Oh, ok, I am familiar with the swap file. Back in the early days of Windows, we would move the swap file to a separate partition to improve performance. Do you think a CM4 with 8GB of RAM would be good?
In Linux, it is a separate, explicitly allocated partition. Therefore, when setting up the system, you should decide on the swap size or use the default setting, which is usually the most sensible choice. Changing it later is correspondingly difficult.

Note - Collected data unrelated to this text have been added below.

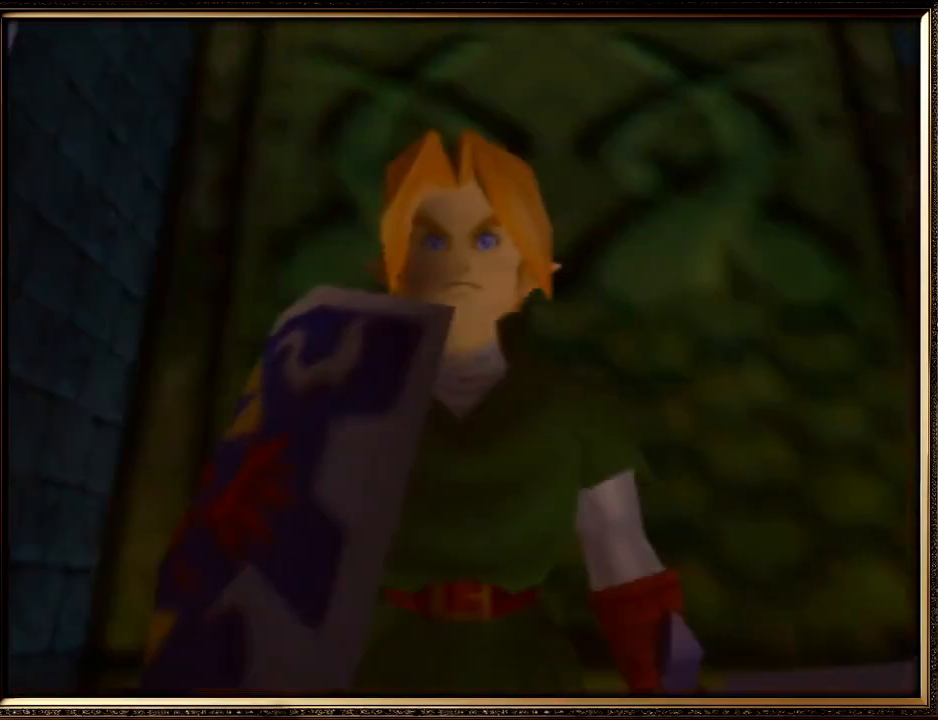
{"buttons": [], "left_stick": "center", "events": [[367, "left_stick", "center"]]}
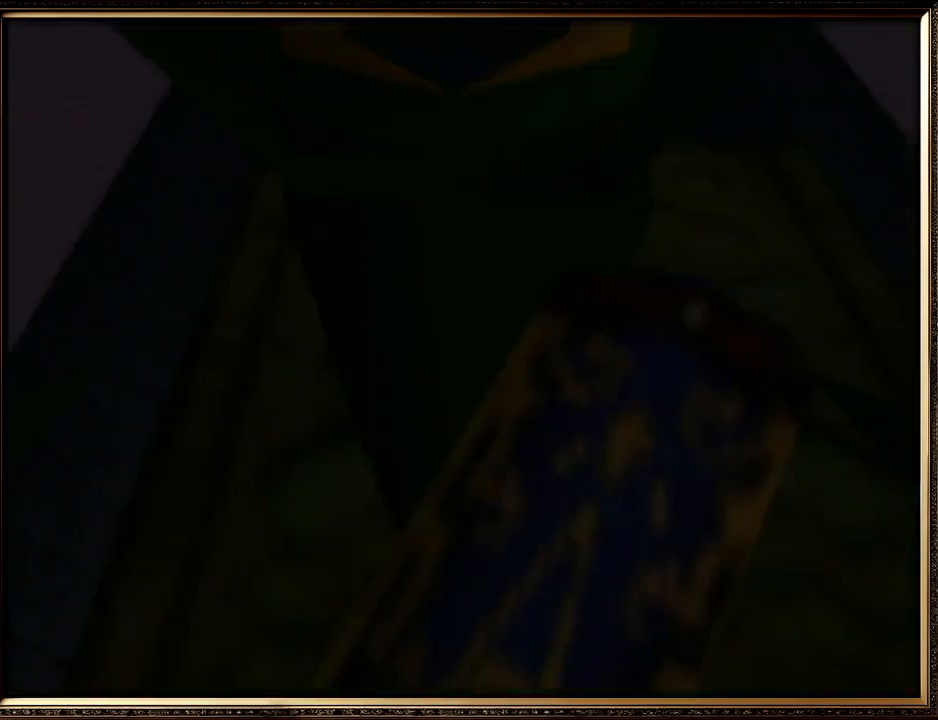
{"buttons": [], "left_stick": "center", "events": []}
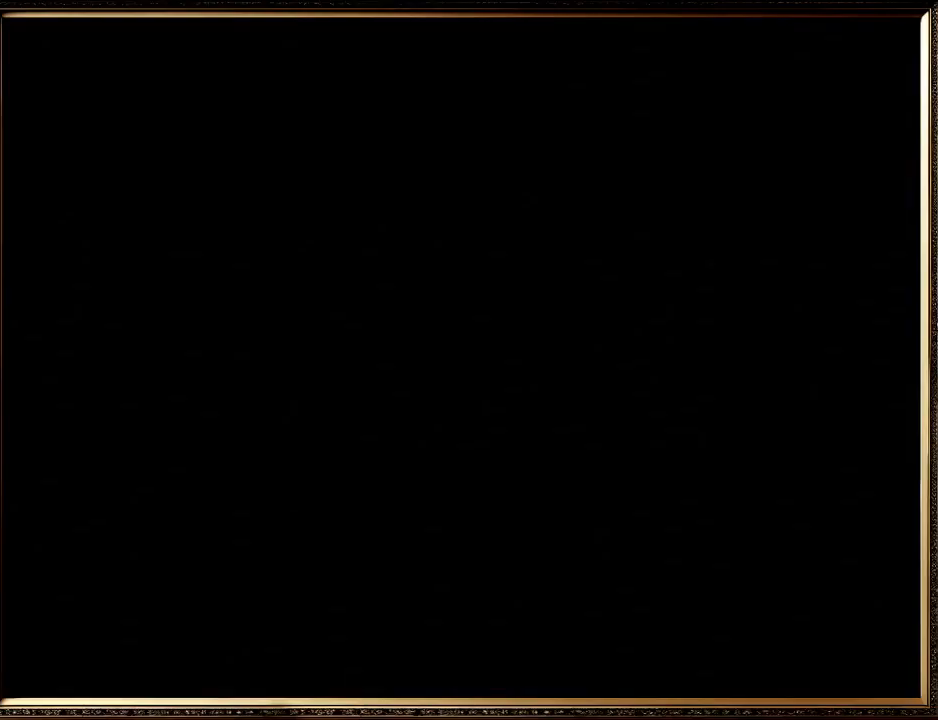
{"buttons": [], "left_stick": "center", "events": []}
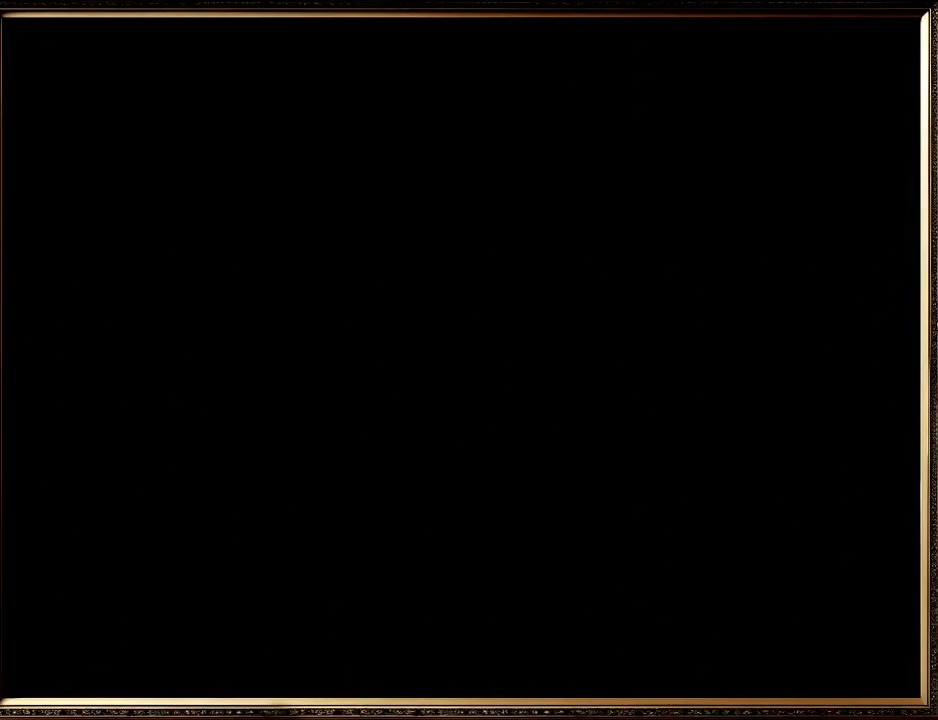
{"buttons": [], "left_stick": "center", "events": []}
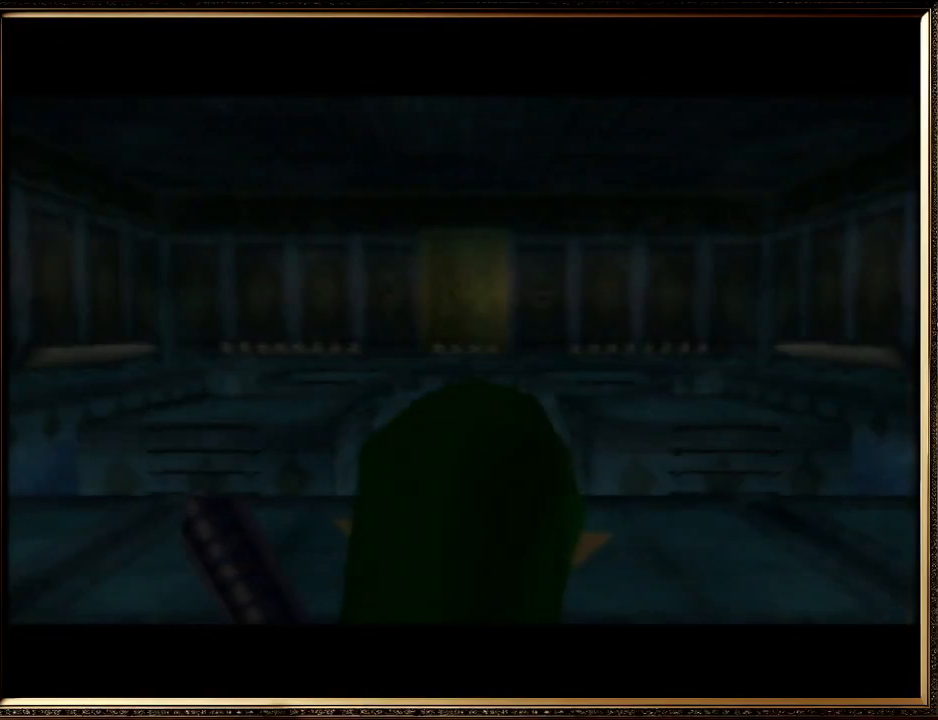
{"buttons": [], "left_stick": "up", "events": [[133, "left_stick", "up"]]}
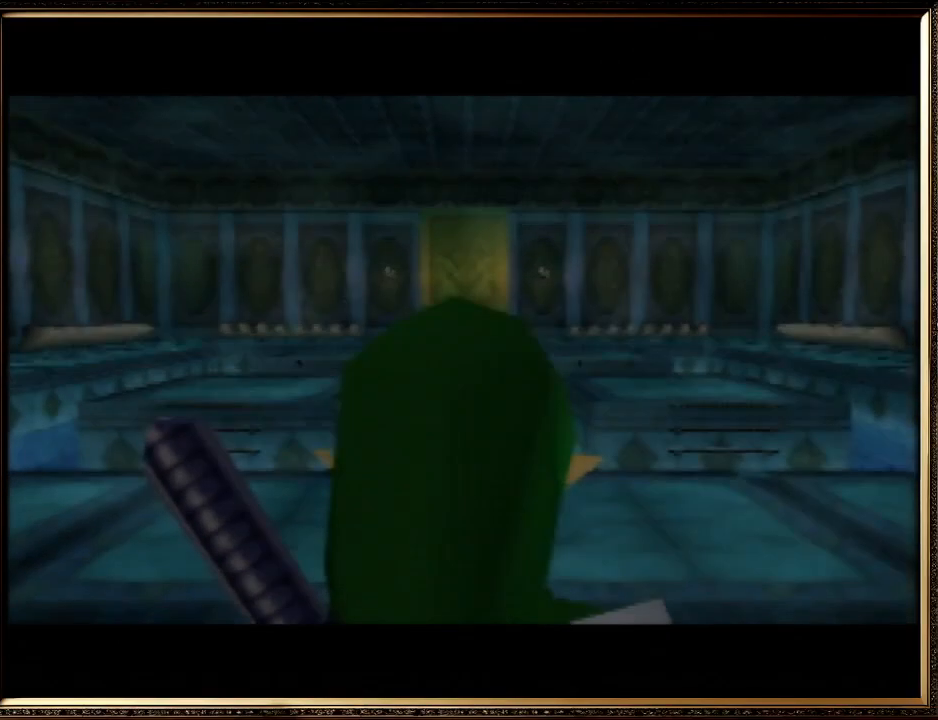
{"buttons": [], "left_stick": "up", "events": []}
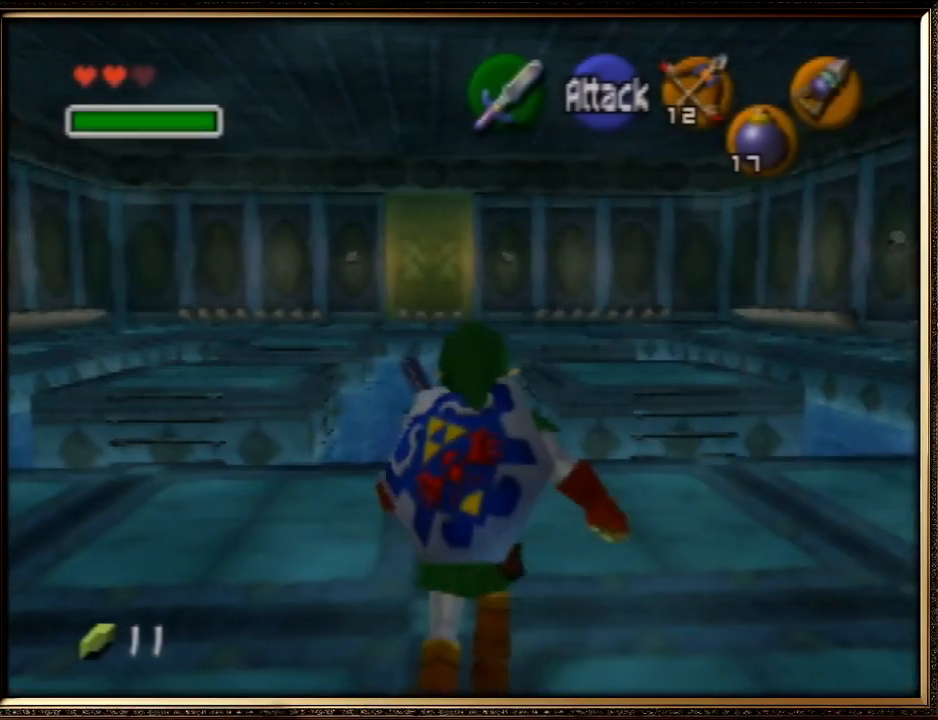
{"buttons": [], "left_stick": "up", "events": []}
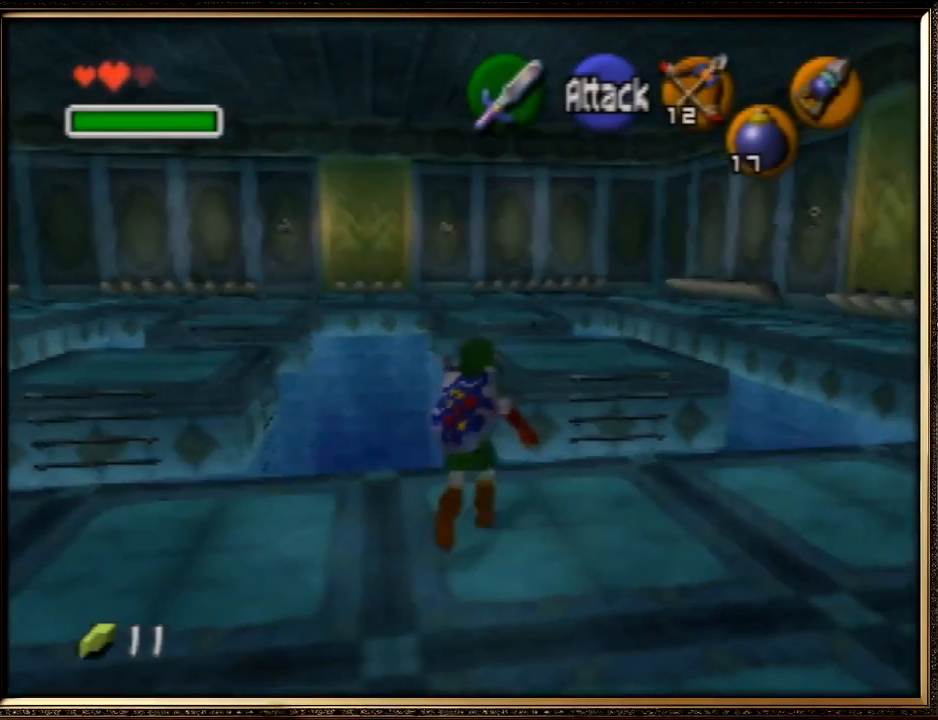
{"buttons": ["A"], "left_stick": "up", "events": [[300, "A", "down"]]}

When I was deciding whether to buy a CM4 or a CM5, I weighed what was most important to me about the uConsole. The CM4’s lower power consumption was more important to me than the CM5’s higher processing power. Since I’ve been working with Linux for many years, I knew that 8 GB would be more than enough for my use cases. But these days, you don’t want to settle for just 4 GB if you want to be on the safe side. So I went with a CM4 with 8 GB of RAM.
Although I’ve received my uConsole just a few days ago, I’m completely satisfied with my decision so far. It’s important to note, however, that I’m running the uConsole with an NVMe drive and not via an SD card.
If I went with the CM4 eMMC version, would I be able to use a NVMe with the Hackergadget mod?
yes, only the sd card slot is disabled, everything else is the same
I have swap in file on the main partition, do not understand what separated partition gives you.
it possible to downclock cm5 and have better power consumption and working youtube. (i also have cm4)
partition or swap file doesn’t matter much on modern flash storage but on older spinning drives a partition allows you to put the swap in a faster place on the disk
Amazing. I could have sworn it was always its own partition. But you’re right - it doesn’t have to be. I actually didn’t know that. ![]()
But YouTube runs smoothly on my CM4 uConsole.
YouTube runs fine on my CM4 uConsole.
how? just in browser or via youtube-dl?
It works on my cm4104000 just in Firefox
Same here: Firefox and a CM4108000.
Just using it in Firefox on a CM4 with 4GB Ram (booted from SD card, no eMMC or NVME)
Works great in my browser on a stock cm4. Used Firefox, chromium, and Vivaldi. No issues at all
YouTube.com didn’t run smoothly in my Firefox on a CM4104000. I wrote my own YouTube client so I could continue to consume my government-allied AI slop (bonus: ad free, except that in my experience ads are the only thing popular channels post…). On my Arch install Chromium-based browsers won’t run at all.
On a CM5116000 it runs smoothly. I still prefer not to use it though.